Gösterilen Metin:
Turhan Özlü: ‘Harç taşımaya var mısın?’
Doğu Perinçek’in kitapları arasında ayrım yapmak zordur. Değişik konularda kaleme aldığı toplam 57 kitap hakkında “en iyisi şudur” demenin olanağı yoktur. Ama bir okuru olarak kendi adıma “Gönül Defteri”ni çok ayrı bir yere koyarım.
İlk baskısı 2018’de gerçekleşen, ölen arkadaşların ardından Perinçek’in yazdıklarını içeren, “Varlıklarını insanlığın erdemli geleceğine armağan edenleri tanımak, eşsiz bir mutluluktur.” dediği bir kitaptır bu.
Her Vatan Partilinin, nasıl bir geleneğin içinde bulunduğunu anlaması bakımından mutlaka okuması ve kütüphanesinin başköşesine koyması gerekir “Gönül Defteri”ni.
Şimdi bu kitabın yeni baskısına bir arkadaşın daha adı, anlatımı eklenecek: Turhan Özlü.
SEFERBERLİK USTASI
75 yaşında kaybettiğimiz Turhan ağabey, 50 yılı aşan partili yaşamında gözünü hep geleceğe diken, umudunu ve mücadele inadını hiç yitirmeyen, güler yüzlü, zorluklara kararlılıkla meydan okuyan deneyimli bir devrimciydi.
12 Mart döneminden CIA-FETÖ’nün Ergenekon kumpaslarına açılan yelpazede cezaevlerini de iyi tanıyan, Türkiye İşçi Köylü Partisi’nden Vatan Partisi’ne, Aydınlık’tan Ulusal Kanal’a, Görev Vakfı’na kadar önemli görevler üstlenmiş, deyim yerindeyse her taşın altından çıkan biriydi.
Bu kurumlarda yönetici olarak ağır ekonomik sorunlarla boğuşurken ya da bir organizasyonu gerçekleştirmeye çalışırken, lafın gelişi değil, gerçekten hiçbir zaman umutsuzluğa kapılmış halde görmedim onu. “Yapamayız, edemeyiz” dediğini de üstüne aldığı bir işi yapamadan edemeden bıraktığını da hiç duymadım.
Turhan Özlü heyecanlı bir insandı. Heyecanına herkesi ortak eder, paylaşır, harekete geçirirdi. Sıkı bir örgütçüydü. Bildiri dağıtırken, afiş yapıştırırken ya da üst düzey bir iş insanıyla toplantı yaparken adeta seferberlik başlatır, hedefe ve tuttuğu işi kopartmaya odaklanırdı.
Sokaktaki insanla, 68’li gençlik arkadaşlarıyla, Parti üyeleriyle, gençlerle, Ulusal Gönüllüleri’yle Görev Vakfı katılımcılarıyla aynı gönül bağını kurar, herkese aynı alçakgönüllülükle yaklaşır ve sonuç alırdı.

Veri Kümesinden Alıntı:
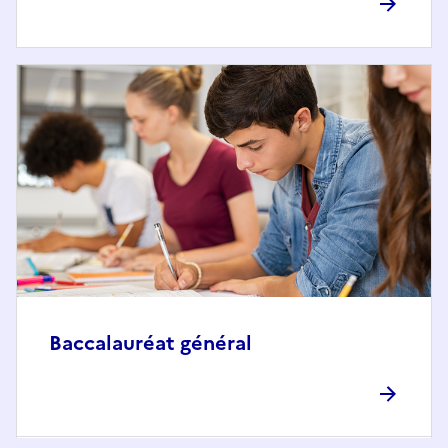
Baccalauréat général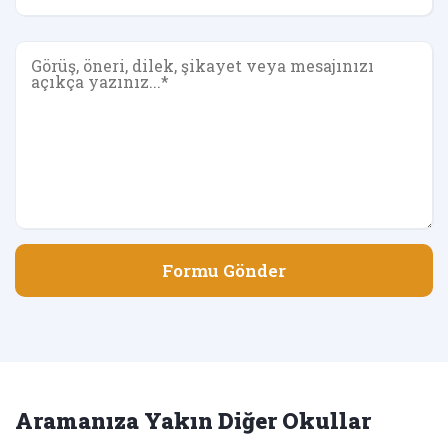
Formu Gönder
Aramanıza Yakın Diğer Okullar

İstek: Turhan Özlü hakkındaki metinde "Turhan Özlü: ‘Harç" ifadesinden "bir kitaptır bu." ifadesine kadar uzanan bölümü, iki ifade de dahil olmak üzere, hiç değiştirmeden geri verin.

Yazılı Çözüm:
Turhan Özlü: ‘Harç taşımaya var mısın?’
Doğu Perinçek’in kitapları arasında ayrım yapmak zordur. Değişik konularda kaleme aldığı toplam 57 kitap hakkında “en iyisi şudur” demenin olanağı yoktur. Ama bir okuru olarak kendi adıma “Gönül Defteri”ni çok ayrı bir yere koyarım.
İlk baskısı 2018’de gerçekleşen, ölen arkadaşların ardından Perinçek’in yazdıklarını içeren, “Varlıklarını insanlığın erdemli geleceğine armağan edenleri tanımak, eşsiz bir mutluluktur.” dediği bir kitaptır bu.